**AIM OF THE TASK**: A line below contains "X32810000Y20010000D03*", and a later one contains "X78600000Y9761400D03*". Repeat both, with every line between them, exactly.

**DATA TO EXAMINE**:
========

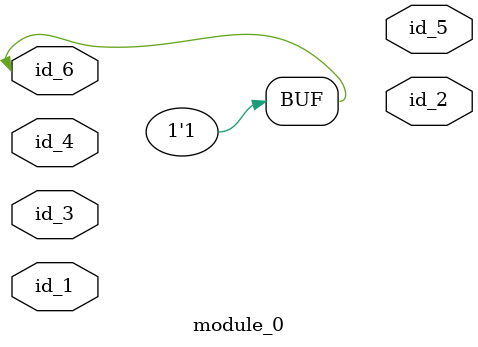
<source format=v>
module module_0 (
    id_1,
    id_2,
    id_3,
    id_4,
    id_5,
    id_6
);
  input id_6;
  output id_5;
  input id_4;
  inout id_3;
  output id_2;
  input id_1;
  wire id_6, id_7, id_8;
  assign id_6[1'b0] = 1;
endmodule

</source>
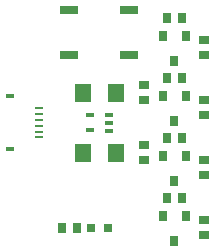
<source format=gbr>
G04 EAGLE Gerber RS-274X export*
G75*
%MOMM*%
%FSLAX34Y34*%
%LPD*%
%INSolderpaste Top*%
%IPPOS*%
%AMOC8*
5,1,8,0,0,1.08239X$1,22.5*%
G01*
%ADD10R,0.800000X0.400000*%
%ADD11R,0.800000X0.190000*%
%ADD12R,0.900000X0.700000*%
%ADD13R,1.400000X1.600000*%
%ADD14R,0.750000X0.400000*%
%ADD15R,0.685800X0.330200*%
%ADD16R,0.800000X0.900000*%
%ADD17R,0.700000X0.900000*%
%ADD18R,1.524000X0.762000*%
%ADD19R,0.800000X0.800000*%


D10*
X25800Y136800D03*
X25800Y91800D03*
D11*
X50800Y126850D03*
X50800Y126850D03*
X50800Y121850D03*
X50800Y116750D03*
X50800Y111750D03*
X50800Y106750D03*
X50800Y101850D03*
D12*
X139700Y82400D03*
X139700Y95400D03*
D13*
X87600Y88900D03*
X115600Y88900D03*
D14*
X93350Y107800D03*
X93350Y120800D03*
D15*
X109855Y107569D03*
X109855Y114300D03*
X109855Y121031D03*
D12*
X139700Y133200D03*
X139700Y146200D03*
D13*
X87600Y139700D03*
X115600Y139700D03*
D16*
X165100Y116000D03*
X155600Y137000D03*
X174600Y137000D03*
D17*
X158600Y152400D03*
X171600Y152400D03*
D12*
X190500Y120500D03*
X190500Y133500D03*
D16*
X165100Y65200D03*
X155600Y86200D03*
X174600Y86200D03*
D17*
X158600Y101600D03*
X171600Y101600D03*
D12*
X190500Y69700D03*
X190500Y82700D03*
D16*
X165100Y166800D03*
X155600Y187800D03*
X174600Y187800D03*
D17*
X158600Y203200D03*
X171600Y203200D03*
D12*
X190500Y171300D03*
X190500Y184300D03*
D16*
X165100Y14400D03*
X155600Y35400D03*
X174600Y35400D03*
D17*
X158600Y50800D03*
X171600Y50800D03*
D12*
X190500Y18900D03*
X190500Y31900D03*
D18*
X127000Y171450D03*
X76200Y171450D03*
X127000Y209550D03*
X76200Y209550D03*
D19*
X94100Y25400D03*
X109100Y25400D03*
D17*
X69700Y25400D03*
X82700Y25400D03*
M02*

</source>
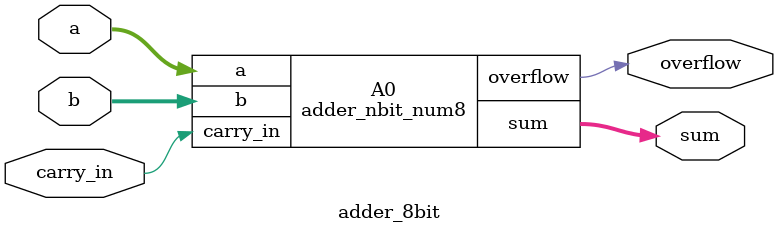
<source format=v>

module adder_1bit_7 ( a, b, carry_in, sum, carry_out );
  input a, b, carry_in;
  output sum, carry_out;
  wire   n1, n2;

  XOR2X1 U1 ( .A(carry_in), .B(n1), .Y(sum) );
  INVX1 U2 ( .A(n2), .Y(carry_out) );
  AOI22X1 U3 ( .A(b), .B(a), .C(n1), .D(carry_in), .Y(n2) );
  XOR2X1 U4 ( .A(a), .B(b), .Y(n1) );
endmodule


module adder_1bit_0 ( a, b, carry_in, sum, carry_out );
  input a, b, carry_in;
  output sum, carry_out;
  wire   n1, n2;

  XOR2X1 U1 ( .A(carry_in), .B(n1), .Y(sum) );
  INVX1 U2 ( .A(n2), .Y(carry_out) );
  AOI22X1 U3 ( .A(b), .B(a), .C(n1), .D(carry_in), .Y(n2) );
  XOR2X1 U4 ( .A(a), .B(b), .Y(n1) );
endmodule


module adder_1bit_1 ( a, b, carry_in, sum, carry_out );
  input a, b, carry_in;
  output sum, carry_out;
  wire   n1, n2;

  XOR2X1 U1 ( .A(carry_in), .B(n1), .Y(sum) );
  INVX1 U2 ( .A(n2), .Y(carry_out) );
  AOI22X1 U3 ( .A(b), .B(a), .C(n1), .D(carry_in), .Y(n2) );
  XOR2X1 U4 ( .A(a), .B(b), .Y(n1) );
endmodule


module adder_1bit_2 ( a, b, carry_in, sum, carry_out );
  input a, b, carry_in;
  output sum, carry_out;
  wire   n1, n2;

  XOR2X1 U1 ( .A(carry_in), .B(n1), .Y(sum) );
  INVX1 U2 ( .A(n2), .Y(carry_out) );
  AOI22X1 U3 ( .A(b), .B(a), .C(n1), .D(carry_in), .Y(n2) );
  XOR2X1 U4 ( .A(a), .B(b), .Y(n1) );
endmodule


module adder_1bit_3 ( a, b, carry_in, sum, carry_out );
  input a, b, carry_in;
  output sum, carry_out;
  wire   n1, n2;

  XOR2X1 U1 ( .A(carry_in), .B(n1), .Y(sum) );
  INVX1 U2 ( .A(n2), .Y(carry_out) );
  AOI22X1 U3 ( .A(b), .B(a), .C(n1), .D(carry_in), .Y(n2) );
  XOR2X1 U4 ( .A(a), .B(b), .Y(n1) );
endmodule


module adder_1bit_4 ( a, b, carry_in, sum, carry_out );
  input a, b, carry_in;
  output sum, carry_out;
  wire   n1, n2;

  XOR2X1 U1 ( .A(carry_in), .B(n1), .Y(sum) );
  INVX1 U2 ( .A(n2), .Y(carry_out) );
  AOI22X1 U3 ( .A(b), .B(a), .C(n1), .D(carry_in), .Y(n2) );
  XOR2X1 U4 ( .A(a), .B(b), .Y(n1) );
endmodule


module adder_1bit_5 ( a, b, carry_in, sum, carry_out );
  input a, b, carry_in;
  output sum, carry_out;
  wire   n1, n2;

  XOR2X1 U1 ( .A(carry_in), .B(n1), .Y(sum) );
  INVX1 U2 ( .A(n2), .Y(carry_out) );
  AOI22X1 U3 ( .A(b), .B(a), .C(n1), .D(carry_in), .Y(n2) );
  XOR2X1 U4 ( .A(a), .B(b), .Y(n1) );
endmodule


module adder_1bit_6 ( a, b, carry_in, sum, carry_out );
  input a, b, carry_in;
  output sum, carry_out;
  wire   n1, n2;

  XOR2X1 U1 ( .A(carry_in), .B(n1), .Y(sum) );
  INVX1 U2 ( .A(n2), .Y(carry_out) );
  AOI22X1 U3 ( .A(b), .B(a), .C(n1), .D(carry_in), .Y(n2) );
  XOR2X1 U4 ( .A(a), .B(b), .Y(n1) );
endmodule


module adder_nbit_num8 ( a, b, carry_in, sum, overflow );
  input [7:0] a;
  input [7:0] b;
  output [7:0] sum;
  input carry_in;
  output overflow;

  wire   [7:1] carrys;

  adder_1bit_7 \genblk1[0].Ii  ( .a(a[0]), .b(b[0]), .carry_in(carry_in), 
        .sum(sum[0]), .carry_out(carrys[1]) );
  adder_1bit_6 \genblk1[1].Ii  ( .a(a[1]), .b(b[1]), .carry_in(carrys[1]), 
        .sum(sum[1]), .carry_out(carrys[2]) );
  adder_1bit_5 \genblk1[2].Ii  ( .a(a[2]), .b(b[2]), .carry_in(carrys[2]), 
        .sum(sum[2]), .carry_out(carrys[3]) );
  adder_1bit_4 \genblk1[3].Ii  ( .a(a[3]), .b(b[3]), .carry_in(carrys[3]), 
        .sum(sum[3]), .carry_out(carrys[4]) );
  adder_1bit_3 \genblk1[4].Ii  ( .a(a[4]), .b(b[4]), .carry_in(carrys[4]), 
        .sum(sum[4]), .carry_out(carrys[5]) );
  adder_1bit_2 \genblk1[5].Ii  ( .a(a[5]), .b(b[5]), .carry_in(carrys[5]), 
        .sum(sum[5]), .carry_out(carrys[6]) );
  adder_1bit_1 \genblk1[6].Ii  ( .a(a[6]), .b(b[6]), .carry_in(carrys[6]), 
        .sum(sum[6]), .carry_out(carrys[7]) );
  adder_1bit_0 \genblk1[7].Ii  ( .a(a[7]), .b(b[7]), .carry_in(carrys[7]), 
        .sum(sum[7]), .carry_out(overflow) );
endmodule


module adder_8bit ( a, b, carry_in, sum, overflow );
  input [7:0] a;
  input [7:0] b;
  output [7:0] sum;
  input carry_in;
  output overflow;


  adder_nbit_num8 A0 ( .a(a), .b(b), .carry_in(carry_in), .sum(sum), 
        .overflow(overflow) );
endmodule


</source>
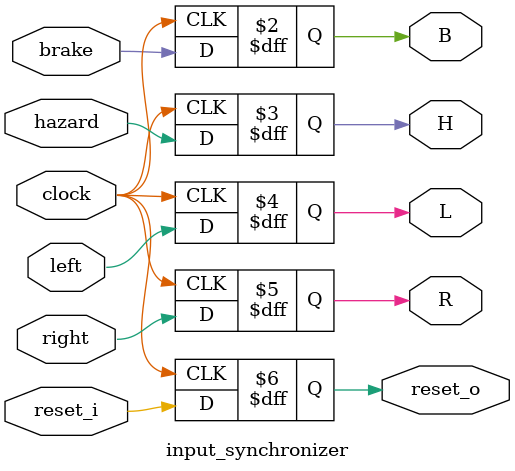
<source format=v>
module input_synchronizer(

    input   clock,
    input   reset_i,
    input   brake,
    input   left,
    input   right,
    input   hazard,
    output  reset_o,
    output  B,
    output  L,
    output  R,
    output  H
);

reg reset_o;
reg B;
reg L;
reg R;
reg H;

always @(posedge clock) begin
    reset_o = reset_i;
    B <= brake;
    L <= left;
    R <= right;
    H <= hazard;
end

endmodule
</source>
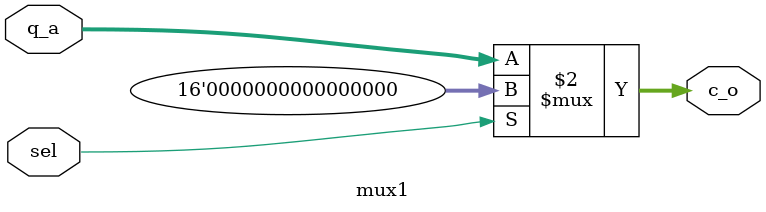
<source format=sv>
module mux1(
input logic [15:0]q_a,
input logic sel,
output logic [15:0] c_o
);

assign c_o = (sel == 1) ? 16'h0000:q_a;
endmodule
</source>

========

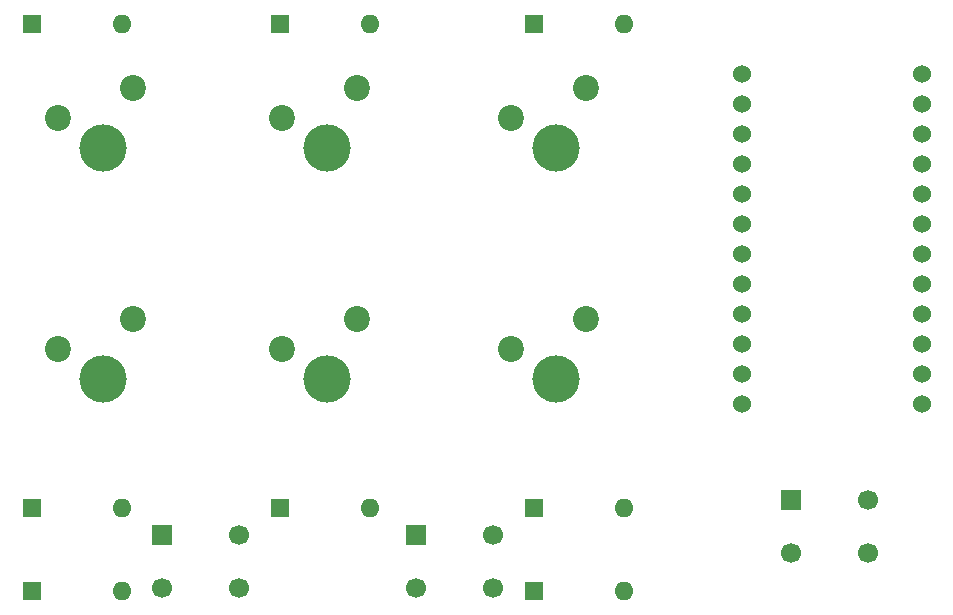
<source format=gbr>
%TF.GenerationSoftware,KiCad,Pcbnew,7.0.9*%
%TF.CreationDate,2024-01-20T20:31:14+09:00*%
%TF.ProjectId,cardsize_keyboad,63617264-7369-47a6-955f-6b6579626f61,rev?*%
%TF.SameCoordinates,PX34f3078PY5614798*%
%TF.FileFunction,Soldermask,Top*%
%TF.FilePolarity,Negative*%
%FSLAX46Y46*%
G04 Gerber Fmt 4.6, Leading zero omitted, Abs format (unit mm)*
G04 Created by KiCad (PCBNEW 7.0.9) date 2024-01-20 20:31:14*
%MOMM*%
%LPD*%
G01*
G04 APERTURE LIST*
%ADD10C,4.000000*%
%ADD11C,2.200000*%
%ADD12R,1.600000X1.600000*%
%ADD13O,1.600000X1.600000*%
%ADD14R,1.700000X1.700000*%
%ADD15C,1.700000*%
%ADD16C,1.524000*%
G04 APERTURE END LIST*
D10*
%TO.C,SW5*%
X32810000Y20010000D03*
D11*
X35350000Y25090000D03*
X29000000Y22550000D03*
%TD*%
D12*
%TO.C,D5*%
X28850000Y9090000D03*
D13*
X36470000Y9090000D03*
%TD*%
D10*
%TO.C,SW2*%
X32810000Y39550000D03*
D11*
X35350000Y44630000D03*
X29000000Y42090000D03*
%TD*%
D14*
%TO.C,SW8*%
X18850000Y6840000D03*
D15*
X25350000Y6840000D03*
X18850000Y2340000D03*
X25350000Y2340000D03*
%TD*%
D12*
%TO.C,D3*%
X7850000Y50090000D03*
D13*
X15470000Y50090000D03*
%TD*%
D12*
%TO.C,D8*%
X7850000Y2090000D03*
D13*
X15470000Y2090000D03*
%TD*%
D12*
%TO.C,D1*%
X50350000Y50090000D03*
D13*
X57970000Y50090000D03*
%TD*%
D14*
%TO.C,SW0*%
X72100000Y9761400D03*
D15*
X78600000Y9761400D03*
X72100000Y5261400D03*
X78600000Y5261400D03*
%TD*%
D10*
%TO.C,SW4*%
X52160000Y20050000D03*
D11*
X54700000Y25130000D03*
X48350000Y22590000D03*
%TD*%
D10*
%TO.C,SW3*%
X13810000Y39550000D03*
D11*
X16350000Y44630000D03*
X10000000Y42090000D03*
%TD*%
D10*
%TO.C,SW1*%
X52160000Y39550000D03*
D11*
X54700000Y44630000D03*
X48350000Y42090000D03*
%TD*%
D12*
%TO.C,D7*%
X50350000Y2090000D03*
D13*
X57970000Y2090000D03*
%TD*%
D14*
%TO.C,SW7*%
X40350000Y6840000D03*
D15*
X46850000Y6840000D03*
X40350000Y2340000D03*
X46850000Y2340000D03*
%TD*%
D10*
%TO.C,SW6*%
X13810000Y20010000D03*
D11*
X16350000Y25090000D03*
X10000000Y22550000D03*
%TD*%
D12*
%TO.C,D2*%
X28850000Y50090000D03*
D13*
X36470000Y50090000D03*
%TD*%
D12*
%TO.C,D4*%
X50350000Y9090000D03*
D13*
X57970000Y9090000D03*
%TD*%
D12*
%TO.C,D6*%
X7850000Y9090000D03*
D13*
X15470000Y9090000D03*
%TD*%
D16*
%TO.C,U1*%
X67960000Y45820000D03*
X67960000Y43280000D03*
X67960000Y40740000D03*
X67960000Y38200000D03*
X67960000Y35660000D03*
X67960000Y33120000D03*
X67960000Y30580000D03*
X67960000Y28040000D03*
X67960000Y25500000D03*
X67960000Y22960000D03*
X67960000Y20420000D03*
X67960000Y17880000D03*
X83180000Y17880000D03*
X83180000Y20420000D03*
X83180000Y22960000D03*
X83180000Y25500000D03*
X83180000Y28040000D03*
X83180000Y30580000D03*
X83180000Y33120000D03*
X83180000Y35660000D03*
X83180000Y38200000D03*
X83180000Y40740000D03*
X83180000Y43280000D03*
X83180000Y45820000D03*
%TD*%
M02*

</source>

========

**SOLVED EXERCISE**:
X32810000Y20010000D03*
D11*
X35350000Y25090000D03*
X29000000Y22550000D03*
%TD*%
D12*
%TO.C,D5*%
X28850000Y9090000D03*
D13*
X36470000Y9090000D03*
%TD*%
D10*
%TO.C,SW2*%
X32810000Y39550000D03*
D11*
X35350000Y44630000D03*
X29000000Y42090000D03*
%TD*%
D14*
%TO.C,SW8*%
X18850000Y6840000D03*
D15*
X25350000Y6840000D03*
X18850000Y2340000D03*
X25350000Y2340000D03*
%TD*%
D12*
%TO.C,D3*%
X7850000Y50090000D03*
D13*
X15470000Y50090000D03*
%TD*%
D12*
%TO.C,D8*%
X7850000Y2090000D03*
D13*
X15470000Y2090000D03*
%TD*%
D12*
%TO.C,D1*%
X50350000Y50090000D03*
D13*
X57970000Y50090000D03*
%TD*%
D14*
%TO.C,SW0*%
X72100000Y9761400D03*
D15*
X78600000Y9761400D03*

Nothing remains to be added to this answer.